_WHAT YOU SHOULD DO:_
Give the data below again exactly, and drop each picture from it.
>>>>>
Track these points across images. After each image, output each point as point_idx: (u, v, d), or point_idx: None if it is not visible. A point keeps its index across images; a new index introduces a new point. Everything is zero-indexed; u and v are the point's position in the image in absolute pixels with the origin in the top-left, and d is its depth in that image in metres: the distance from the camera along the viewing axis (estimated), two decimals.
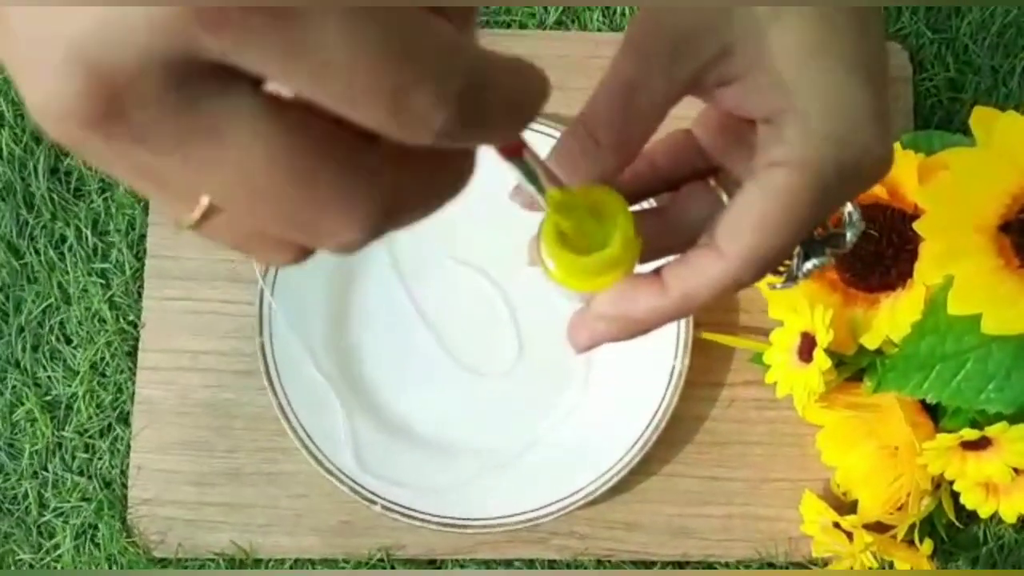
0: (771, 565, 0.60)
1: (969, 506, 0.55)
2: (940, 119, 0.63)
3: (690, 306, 0.27)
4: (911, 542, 0.57)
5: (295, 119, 0.17)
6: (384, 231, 0.19)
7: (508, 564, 0.60)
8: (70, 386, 0.60)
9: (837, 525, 0.56)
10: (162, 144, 0.17)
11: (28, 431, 0.60)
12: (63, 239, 0.62)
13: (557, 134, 0.50)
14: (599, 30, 0.63)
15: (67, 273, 0.61)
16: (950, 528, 0.59)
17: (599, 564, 0.60)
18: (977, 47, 0.63)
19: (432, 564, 0.60)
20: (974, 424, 0.52)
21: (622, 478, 0.57)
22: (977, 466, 0.52)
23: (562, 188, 0.25)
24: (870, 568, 0.56)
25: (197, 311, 0.61)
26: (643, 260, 0.28)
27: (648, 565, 0.60)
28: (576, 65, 0.61)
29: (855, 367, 0.55)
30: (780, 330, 0.55)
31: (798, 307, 0.53)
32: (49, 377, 0.61)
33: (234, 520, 0.59)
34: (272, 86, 0.17)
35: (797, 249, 0.30)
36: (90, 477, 0.60)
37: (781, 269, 0.30)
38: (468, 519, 0.58)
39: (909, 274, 0.52)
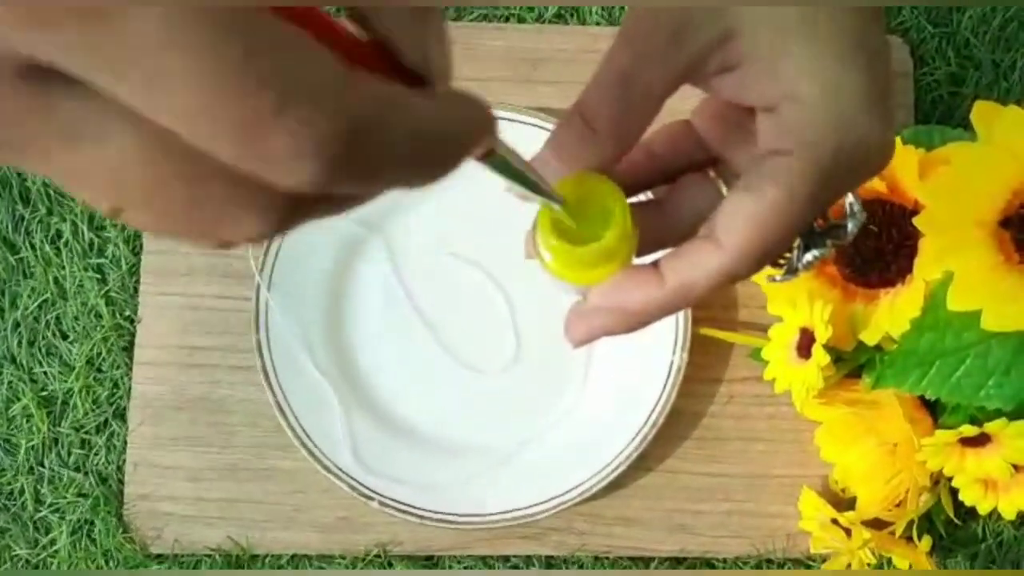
0: (769, 561, 0.60)
1: (968, 503, 0.54)
2: (941, 114, 0.62)
3: (688, 298, 0.27)
4: (909, 538, 0.56)
5: None
6: (300, 220, 0.18)
7: (506, 560, 0.59)
8: (66, 382, 0.60)
9: (835, 521, 0.56)
10: (19, 144, 0.16)
11: (24, 427, 0.60)
12: (59, 234, 0.61)
13: None
14: (598, 24, 0.63)
15: (63, 268, 0.61)
16: (949, 525, 0.59)
17: (597, 560, 0.60)
18: (978, 41, 0.63)
19: (429, 560, 0.59)
20: (973, 420, 0.52)
21: (620, 474, 0.57)
22: (976, 462, 0.52)
23: (561, 179, 0.25)
24: (868, 565, 0.55)
25: (194, 307, 0.60)
26: (641, 252, 0.28)
27: (646, 561, 0.60)
28: (574, 59, 0.61)
29: (854, 363, 0.55)
30: (779, 326, 0.55)
31: (797, 303, 0.53)
32: (45, 373, 0.60)
33: (231, 516, 0.59)
34: None
35: (797, 241, 0.30)
36: (86, 473, 0.60)
37: (781, 261, 0.30)
38: (466, 515, 0.57)
39: (909, 270, 0.51)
<<<<<
_ANSWER TO THIS TASK:_
Track these points across images. After each image, output each point as point_idx: (u, v, d), or point_idx: None if it is not visible. A point keeps its index across images; a new index introduces a new point. Everything is zero-indexed; u and v are the point's position in the image in absolute pixels with the origin in the top-left, and d is its depth in that image in metres: the distance from the camera along the viewing axis (estimated), two decimals.
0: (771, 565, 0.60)
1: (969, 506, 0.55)
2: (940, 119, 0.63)
3: (690, 306, 0.27)
4: (911, 542, 0.57)
5: (295, 119, 0.17)
6: (384, 231, 0.19)
7: (508, 564, 0.60)
8: (70, 386, 0.60)
9: (837, 525, 0.56)
10: (162, 144, 0.17)
11: (28, 431, 0.60)
12: (63, 239, 0.62)
13: (557, 134, 0.50)
14: (599, 30, 0.63)
15: (67, 273, 0.61)
16: (950, 528, 0.59)
17: (599, 564, 0.60)
18: (977, 47, 0.63)
19: (432, 564, 0.60)
20: (974, 424, 0.52)
21: (622, 478, 0.57)
22: (977, 466, 0.52)
23: (562, 188, 0.25)
24: (870, 568, 0.56)
25: (197, 311, 0.61)
26: (643, 260, 0.28)
27: (648, 565, 0.60)
28: (576, 65, 0.61)
29: (855, 367, 0.55)
30: (780, 330, 0.55)
31: (798, 307, 0.53)
32: (49, 377, 0.61)
33: (234, 520, 0.59)
34: (272, 86, 0.17)
35: (797, 249, 0.30)
36: (90, 477, 0.60)
37: (781, 269, 0.30)
38: (468, 519, 0.58)
39: (909, 274, 0.52)
0: (769, 561, 0.60)
1: (968, 503, 0.54)
2: (941, 114, 0.62)
3: (688, 298, 0.27)
4: (909, 538, 0.56)
5: None
6: (300, 220, 0.18)
7: (506, 560, 0.59)
8: (66, 382, 0.60)
9: (835, 521, 0.56)
10: (19, 144, 0.16)
11: (24, 427, 0.60)
12: (59, 234, 0.61)
13: None
14: (598, 24, 0.63)
15: (63, 268, 0.61)
16: (949, 525, 0.59)
17: (597, 560, 0.60)
18: (978, 41, 0.63)
19: (429, 560, 0.59)
20: (973, 420, 0.52)
21: (620, 474, 0.57)
22: (976, 462, 0.52)
23: (561, 179, 0.25)
24: (868, 565, 0.55)
25: (194, 307, 0.60)
26: (641, 252, 0.28)
27: (646, 561, 0.60)
28: (574, 59, 0.61)
29: (854, 363, 0.55)
30: (779, 326, 0.55)
31: (797, 303, 0.53)
32: (45, 373, 0.60)
33: (231, 516, 0.59)
34: None
35: (797, 241, 0.30)
36: (86, 473, 0.60)
37: (781, 261, 0.30)
38: (466, 515, 0.57)
39: (909, 270, 0.51)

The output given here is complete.